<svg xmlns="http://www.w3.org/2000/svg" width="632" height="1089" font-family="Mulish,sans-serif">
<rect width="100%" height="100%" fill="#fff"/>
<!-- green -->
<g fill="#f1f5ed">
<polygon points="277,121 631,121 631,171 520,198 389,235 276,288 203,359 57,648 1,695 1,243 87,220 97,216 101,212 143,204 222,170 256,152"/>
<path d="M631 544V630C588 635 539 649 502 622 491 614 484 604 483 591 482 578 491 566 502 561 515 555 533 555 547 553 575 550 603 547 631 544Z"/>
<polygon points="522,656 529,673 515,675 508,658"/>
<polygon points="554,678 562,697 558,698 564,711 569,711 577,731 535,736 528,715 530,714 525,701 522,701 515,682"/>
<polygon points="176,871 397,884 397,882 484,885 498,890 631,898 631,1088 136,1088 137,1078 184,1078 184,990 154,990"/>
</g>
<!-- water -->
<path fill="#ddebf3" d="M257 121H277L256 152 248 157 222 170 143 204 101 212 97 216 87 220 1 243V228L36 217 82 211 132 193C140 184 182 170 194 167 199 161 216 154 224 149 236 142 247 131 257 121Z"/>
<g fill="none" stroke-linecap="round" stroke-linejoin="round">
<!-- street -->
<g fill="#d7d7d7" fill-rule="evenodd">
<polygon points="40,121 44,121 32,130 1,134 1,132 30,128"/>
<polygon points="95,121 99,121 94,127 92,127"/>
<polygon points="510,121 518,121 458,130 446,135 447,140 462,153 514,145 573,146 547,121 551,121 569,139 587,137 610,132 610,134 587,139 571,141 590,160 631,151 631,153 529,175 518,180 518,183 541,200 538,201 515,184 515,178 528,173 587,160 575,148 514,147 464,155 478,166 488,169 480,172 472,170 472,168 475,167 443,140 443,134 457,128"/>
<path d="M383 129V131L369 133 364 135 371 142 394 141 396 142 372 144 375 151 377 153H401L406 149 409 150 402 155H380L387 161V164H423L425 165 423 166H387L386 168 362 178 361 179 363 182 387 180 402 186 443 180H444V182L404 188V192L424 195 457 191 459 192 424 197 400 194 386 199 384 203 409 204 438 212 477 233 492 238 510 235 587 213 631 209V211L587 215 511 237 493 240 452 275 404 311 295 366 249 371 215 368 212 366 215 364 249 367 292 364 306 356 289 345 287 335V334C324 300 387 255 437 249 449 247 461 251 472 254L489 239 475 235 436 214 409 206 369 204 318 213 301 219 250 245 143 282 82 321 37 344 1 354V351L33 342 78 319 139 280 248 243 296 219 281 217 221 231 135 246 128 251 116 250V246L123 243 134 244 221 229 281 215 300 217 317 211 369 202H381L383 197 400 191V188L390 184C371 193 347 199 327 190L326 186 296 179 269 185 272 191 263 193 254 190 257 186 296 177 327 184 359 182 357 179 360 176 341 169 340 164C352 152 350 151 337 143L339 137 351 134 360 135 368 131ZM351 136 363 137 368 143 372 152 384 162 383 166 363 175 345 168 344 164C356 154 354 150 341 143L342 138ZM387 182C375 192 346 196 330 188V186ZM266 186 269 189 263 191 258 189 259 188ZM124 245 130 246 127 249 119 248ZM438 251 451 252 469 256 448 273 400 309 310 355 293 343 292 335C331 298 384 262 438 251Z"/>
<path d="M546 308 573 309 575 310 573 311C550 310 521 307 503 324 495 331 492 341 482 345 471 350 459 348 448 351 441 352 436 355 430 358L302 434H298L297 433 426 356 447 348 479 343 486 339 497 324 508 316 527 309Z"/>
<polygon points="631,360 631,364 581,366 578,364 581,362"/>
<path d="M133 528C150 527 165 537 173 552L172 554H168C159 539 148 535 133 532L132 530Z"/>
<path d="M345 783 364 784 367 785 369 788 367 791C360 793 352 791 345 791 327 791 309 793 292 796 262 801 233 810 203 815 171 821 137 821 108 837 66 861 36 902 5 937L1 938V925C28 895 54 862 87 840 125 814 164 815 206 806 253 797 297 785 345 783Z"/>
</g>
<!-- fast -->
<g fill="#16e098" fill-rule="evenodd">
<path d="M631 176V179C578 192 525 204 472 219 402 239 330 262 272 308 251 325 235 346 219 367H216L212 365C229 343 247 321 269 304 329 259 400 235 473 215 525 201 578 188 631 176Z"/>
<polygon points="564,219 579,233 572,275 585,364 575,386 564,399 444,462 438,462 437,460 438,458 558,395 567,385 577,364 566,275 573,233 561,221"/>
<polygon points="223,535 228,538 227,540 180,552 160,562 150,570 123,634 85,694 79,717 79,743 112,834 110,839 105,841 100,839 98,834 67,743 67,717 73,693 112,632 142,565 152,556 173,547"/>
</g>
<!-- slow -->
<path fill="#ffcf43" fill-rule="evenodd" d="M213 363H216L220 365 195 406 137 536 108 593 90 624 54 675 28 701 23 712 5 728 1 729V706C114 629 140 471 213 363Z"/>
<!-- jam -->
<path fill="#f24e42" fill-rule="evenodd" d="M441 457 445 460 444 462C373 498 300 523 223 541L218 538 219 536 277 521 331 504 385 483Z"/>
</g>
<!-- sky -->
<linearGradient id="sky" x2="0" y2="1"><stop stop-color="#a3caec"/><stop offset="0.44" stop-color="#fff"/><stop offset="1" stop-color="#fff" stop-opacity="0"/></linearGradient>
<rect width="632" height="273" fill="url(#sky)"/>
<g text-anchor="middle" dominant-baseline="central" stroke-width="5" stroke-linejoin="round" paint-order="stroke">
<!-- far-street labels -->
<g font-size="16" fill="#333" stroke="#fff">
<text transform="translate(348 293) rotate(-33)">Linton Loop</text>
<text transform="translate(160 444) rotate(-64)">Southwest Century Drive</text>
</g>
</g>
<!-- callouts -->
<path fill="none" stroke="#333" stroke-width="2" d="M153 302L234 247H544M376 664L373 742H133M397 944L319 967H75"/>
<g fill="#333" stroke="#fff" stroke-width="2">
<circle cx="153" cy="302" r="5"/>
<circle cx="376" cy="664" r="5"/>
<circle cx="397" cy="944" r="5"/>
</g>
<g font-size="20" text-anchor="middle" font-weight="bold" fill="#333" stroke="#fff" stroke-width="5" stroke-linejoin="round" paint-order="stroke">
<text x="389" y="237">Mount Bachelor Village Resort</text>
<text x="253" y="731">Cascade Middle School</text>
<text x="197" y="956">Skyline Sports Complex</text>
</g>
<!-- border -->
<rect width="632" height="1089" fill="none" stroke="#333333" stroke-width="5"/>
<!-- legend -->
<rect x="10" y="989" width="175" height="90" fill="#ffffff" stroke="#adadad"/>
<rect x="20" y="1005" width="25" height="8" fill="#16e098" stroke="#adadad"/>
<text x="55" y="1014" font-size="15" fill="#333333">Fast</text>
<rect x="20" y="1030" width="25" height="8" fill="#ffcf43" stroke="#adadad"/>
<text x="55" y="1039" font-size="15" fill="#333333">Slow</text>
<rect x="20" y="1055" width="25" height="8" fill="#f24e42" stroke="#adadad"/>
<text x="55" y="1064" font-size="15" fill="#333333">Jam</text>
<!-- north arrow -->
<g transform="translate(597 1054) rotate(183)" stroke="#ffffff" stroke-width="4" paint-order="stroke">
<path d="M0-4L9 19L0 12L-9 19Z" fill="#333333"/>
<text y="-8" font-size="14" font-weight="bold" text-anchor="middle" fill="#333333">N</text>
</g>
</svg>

**What the exercise asks:** Which lines above hold the word "anchor"? Copy each of them.

**Written response:**
<g text-anchor="middle" dominant-baseline="central" stroke-width="5" stroke-linejoin="round" paint-order="stroke">
<g font-size="20" text-anchor="middle" font-weight="bold" fill="#333" stroke="#fff" stroke-width="5" stroke-linejoin="round" paint-order="stroke">
<text y="-8" font-size="14" font-weight="bold" text-anchor="middle" fill="#333333">N</text>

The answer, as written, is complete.